- [WHAT THIS TASK INVOLVES] Transcribe every entry word for word, but skip the images.

- [DATA SUPPLIED]
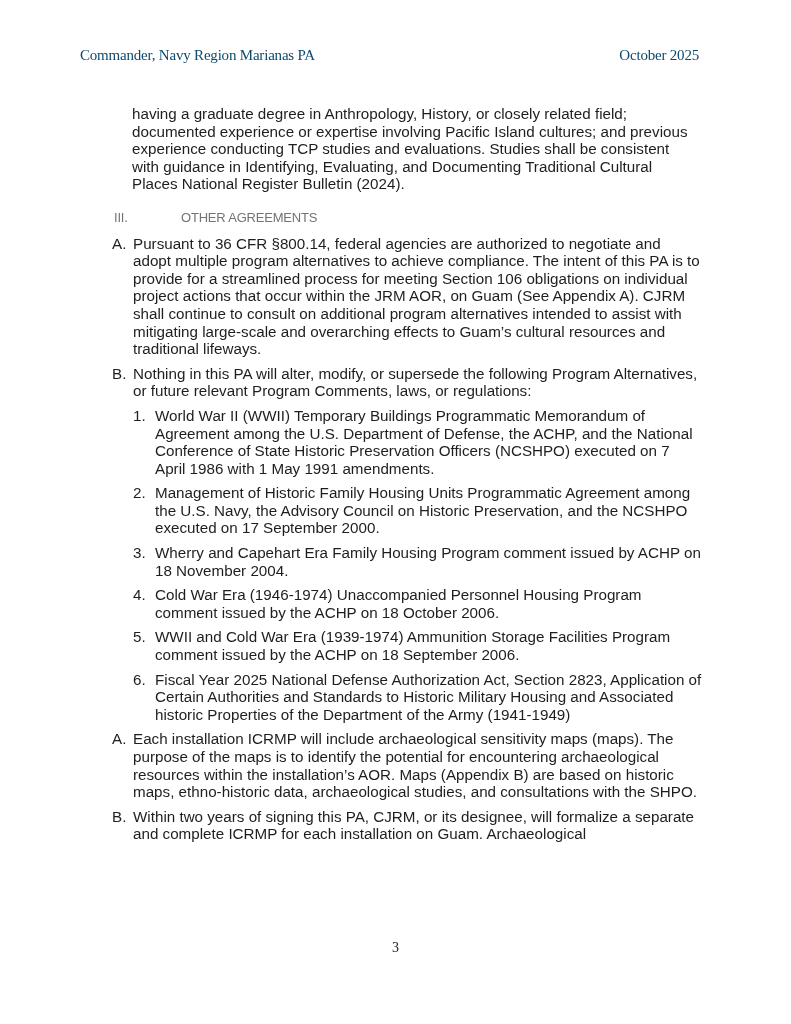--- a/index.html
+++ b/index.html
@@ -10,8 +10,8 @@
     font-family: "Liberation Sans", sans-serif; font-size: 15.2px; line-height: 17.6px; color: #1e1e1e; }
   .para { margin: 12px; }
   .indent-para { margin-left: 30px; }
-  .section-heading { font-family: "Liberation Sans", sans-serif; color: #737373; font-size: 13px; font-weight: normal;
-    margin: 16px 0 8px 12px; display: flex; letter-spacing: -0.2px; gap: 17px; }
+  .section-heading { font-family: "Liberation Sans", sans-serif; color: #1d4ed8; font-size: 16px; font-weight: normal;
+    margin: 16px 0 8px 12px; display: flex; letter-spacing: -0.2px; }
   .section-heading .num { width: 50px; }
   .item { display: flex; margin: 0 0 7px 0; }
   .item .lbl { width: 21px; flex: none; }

- [ANSWER BOX]
--- a/index.html
+++ b/index.html
@@ -10,8 +10,8 @@
     font-family: "Liberation Sans", sans-serif; font-size: 15.2px; line-height: 17.6px; color: #1e1e1e; }
   .para { margin: 12px; }
   .indent-para { margin-left: 30px; }
-  .section-heading { font-family: "Liberation Sans", sans-serif; color: #737373; font-size: 13px; font-weight: normal;
-    margin: 16px 0 8px 12px; display: flex; letter-spacing: -0.2px; gap: 17px; }
+  .section-heading { font-family: "Liberation Sans", sans-serif; color: #1d4ed8; font-size: 16px; font-weight: normal;
+    margin: 16px 0 8px 12px; display: flex; letter-spacing: -0.2px; }
   .section-heading .num { width: 50px; }
   .item { display: flex; margin: 0 0 7px 0; }
   .item .lbl { width: 21px; flex: none; }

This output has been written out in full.